PYSHT — Punctuating one of many hairpin curves that wind along state Highway 112, an eerily natural landmark sits carved out along the road’s shoulder where it leans against shallow Pysht River waters.
On a clear and breezy spring day, four teens stood silently at the spot Sunday, processing the enormity of what happened there the day before.
A wooden tree stump. A half-moon shaped patch of grass towering over a 10-foot embankment.
And unmistakable tire marks burned into the pavement, a painful blueprint of the path one young man’s car took early Saturday morning when it overshot the curve and tumbled into the muddy river, trapping him and three others inside.
They weren’t found until daylight.

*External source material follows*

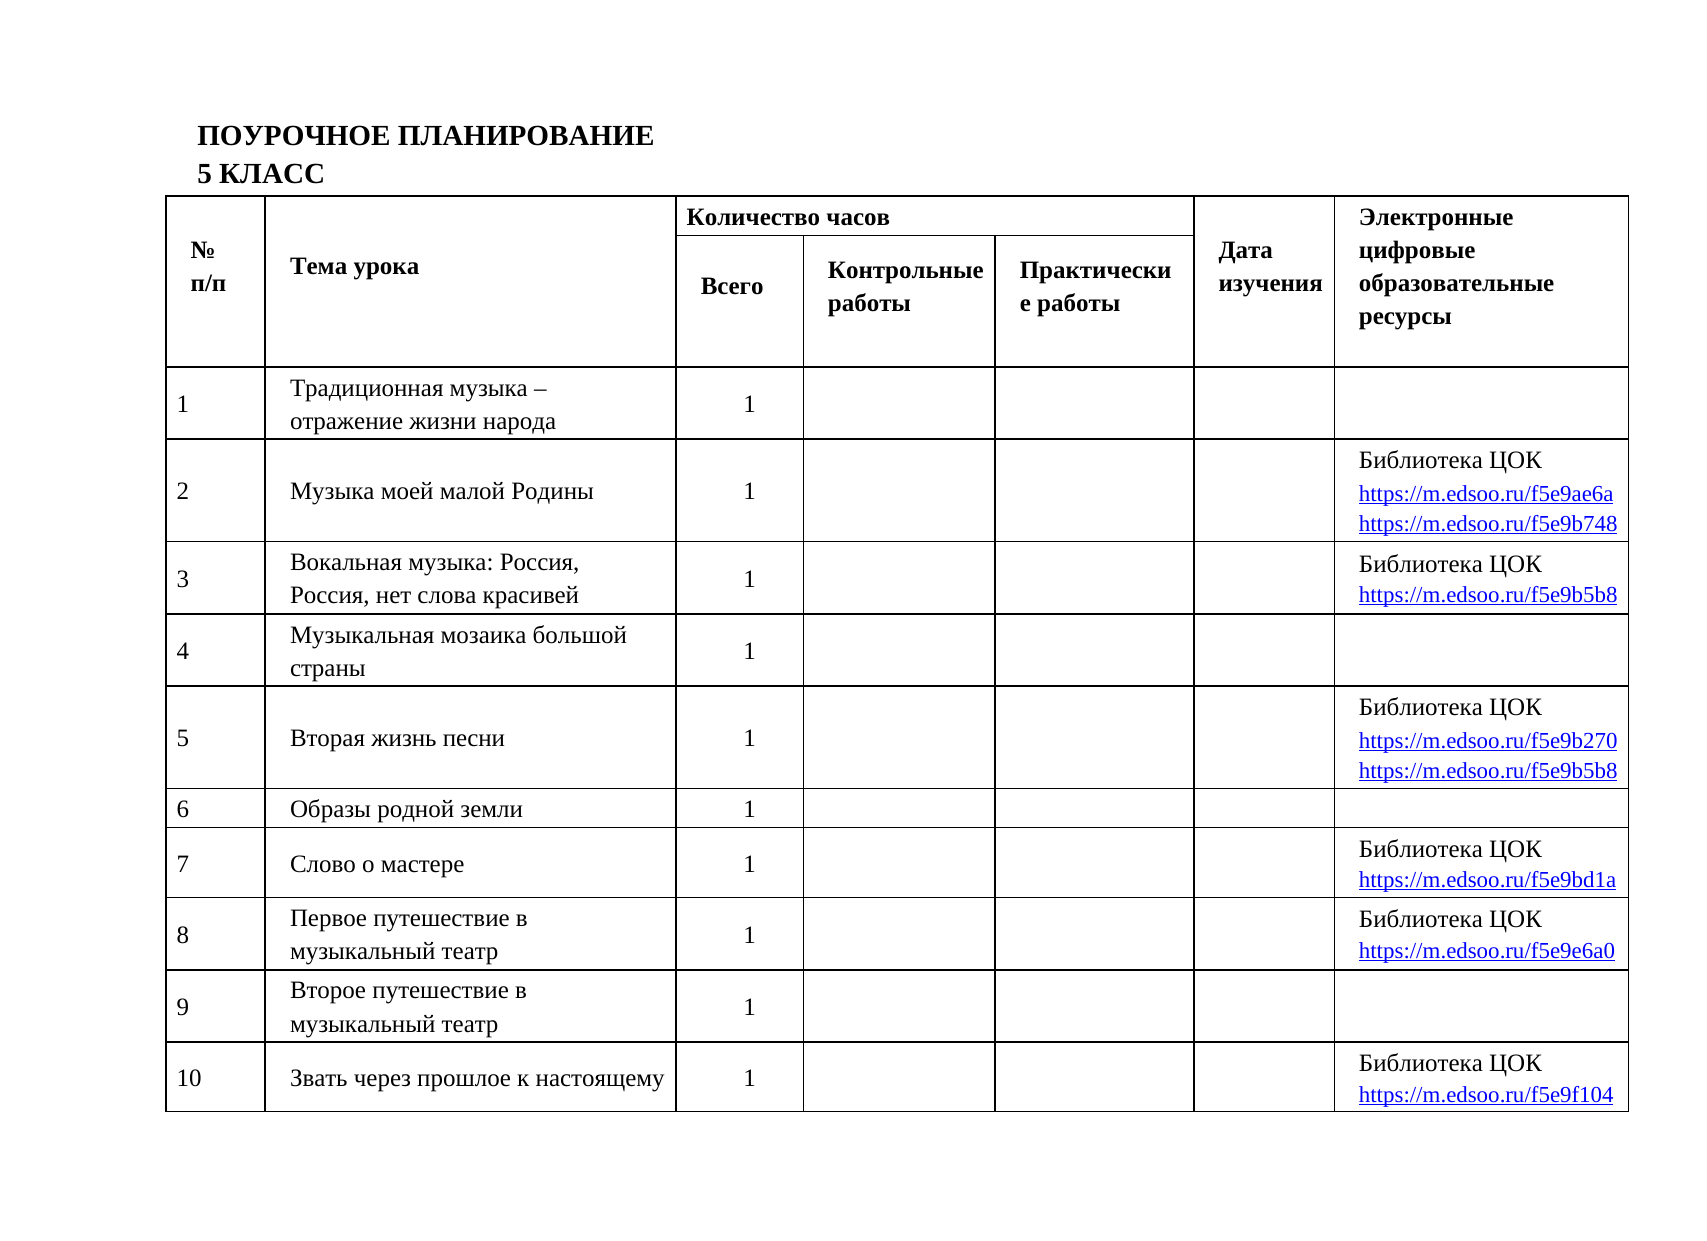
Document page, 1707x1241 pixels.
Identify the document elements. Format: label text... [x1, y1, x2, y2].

It was too late by then.
The crash took the lives of driver John Hubble, 20, and his passengers Erik Kroeger and Damien Anderson, both 18, and Cassidy Hunter, 16. All were from Clallam Bay.
“I wonder how it happened,” said a weary and numb Megan Stewart, a senior at Clallam Bay High School who, like most of her classmates, knew the victims exceptionally well.
Stewart and three friends ventured to the spot to add to a growing memorial, laying yellow daffodils on the stump that crash scene investigators say probably caused Hubble’s Geo Metro to propel over the banks of the Pysht and turn on its top.
By Sunday afternoon, someone had planted four white crosses, each painted with the name of one of the victims.
Others had brought bright red tulips and pink carnations, and laid personal notes to add to the makeshift memorial.